The Army Corps of Engineers is not worried about supplying the Washington area with water now, recently melted snow and high water tables combine to give the Engineers confidence. But next summer there could be trouble, they say.

In 1974 there were 13 days during June, July and August when the extraction of water from the Potomac River exceeded the lowest flow of record in 1966.

"If the low flow of the Potomac River is under 400 million gallons per day this summer, then there's trouble," said Harry Ways, the Army Corps of Engineers chief of the Washington Aqueduct Division.

Ways cautioned on making any predictions, but also said the Metropolitan Washington Council of Governments predicts a 3 to 4 per cent rise in population per year for the area which means a 3 to 4 per cent rise in water demand per year.

In 1975 - the latest year for which figures are available - more then 74 per cent of the area's water came from the Potomac. The daily withdrawals from the river averaged 315 million gallons.

Sightly more than 13 per cent of the area's water was withdrawn from the Occoquan Creek, a tributary of the Potomac. The daily withdrawals from the creek averaged 56 million gallons.

The northern suburbs of Washington, which got just over 10 per cent of the area's water, drew their supplies from the Patuxent River. The daily withdrawals averaged 45 million gallons.

Goose Creek in Loudoun County supplied almost 2 per cent or 7.5 million gallons on daily average.

Smaller quantities, less than 1 per cent or 3.7 million gallons per day, came from wells and reservoirs in outlying areas.

The 1975 total average withdrawals from the Potomac River, Occoquan Creek, Patuxent River, Goose Creek and various well and reservoir systems in 1975 was just over 427 million gallons.

Under a complex plan, known as the Potomac Low Flow Allocation Agreement, the Washington Suburban Sanitary Commission, the State of Maryland and the Commonwealth of Virginia have agreed to limit the amount of water they withdraw during period when the Potomac is too low to fill the demand. The other major water agency, the Corps of Engineers, has not yet signed the agreement.

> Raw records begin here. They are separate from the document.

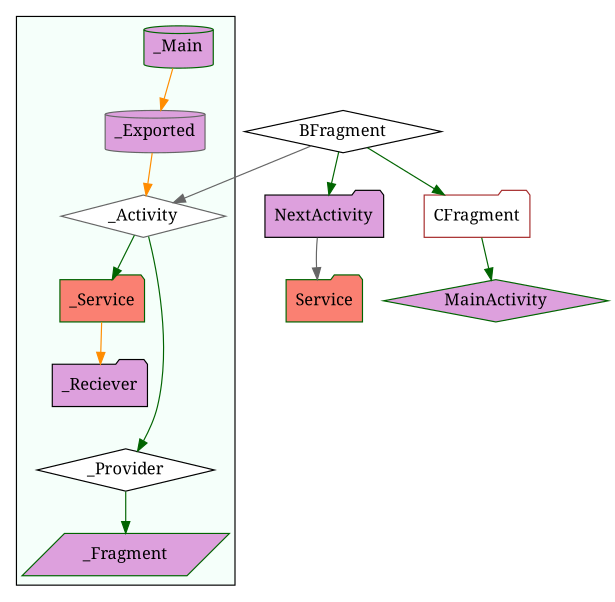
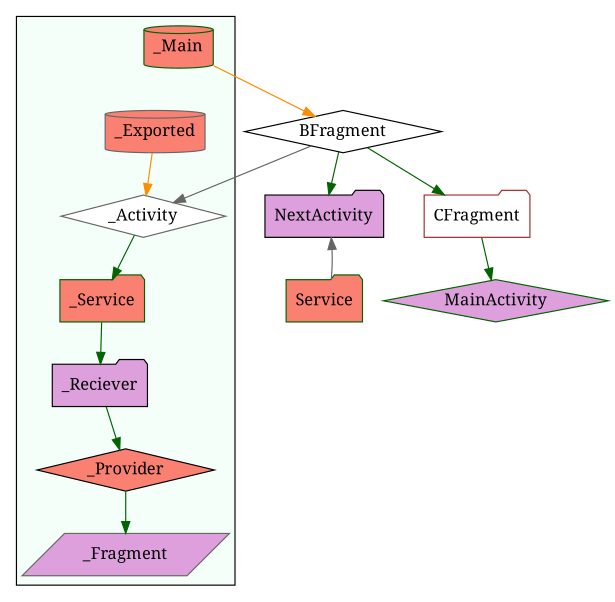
  digraph {
    fontname="Noto Serif"
    node [color=darkgreen fillcolor=plum fontname="Noto Serif" shape=folder style=filled]
    edge [color=darkgreen fontname="Noto Serif"]
    _Activity [color=gray40 fillcolor=white shape=diamond]
    _Service [fillcolor=salmon]
    _Reciever [color=black]
-   _Provider [color=black fillcolor=white shape=diamond]
-   _Fragment [shape=parallelogram]
-   _Main [shape=cylinder]
-   _Exported [color=gray40 shape=cylinder]
+   _Provider [color=black fillcolor=salmon shape=diamond]
+   _Fragment [color=gray40 shape=parallelogram]
+   _Main [fillcolor=salmon shape=cylinder]
+   _Exported [color=gray40 fillcolor=salmon shape=cylinder]
    MainActivity [shape=diamond]
    NextActivity [color=black]
    CFragment [color=brown fillcolor=white]
    n11 [fillcolor=salmon label=Service]
    BFragment [color=black fillcolor=white shape=diamond]
    subgraph cluster_1 {
      bgcolor=mintcream
      _Activity
      _Service
      _Reciever
      _Provider
      _Fragment
      _Main
      _Exported
    }
    _Activity -> _Service
-   _Service -> _Reciever [color=darkorange]
-   _Activity -> _Provider
+   _Service -> _Reciever
+   _Reciever -> _Provider
    _Provider -> _Fragment
-   _Main -> _Exported [color=darkorange]
+   _Main -> BFragment [color=darkorange]
    _Exported -> _Activity [color=darkorange]
    CFragment -> MainActivity
-   NextActivity -> n11 [color=gray40]
+   n11 -> NextActivity [color=gray40]
    BFragment -> _Activity [color=gray40]
    BFragment -> NextActivity
    BFragment -> CFragment
  }
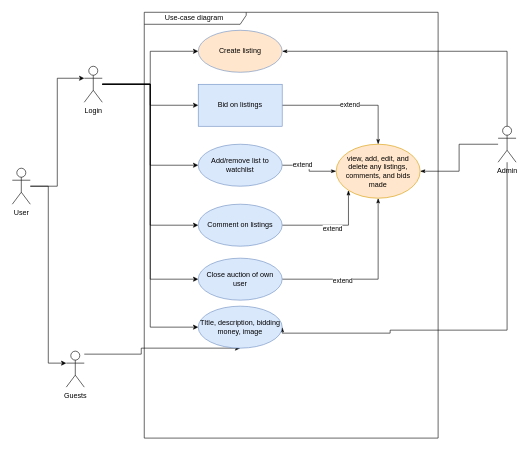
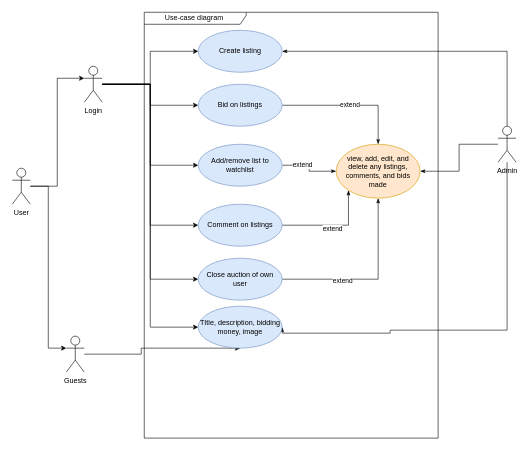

The Corps needs congressional authorization to sign and that has not yet been forthcoming. The authorization was part of a large Senate water resources bill last year.

Chairman of the Senate Water Resources Subcommittee, Sen. Mike Gravel (D-Alaska) said last May that he was aware the area needed the Corps' cooperation but said he did not want to separate the authorization from the water resources bill because "the House is extremely reluctant to deal with the individual bills on Corps of Engineers projects."

Other plans to ease the area's water shortage are proceeding, but slowly.

For example, a plan for the town of Leesburg, Va., to withdraw up to 3 million gallons per day from the Potomac has been postponed for at least a year.

A Potomac estuary piolot water treatment plant is not expected to be built until 1983 or 1984, according to a Council of Governments official.

The Potomac estuary pumping station, which was included in the District of Columbia's fiscal year 1976 budget, is expected to be delayed at least a year.

Whitey Secor, the Council of Government's liaison to the U.S. Soil Conservation Service, commented that right now "with the ground water supply so good and a good stream flow, we wouldn't have any shortages."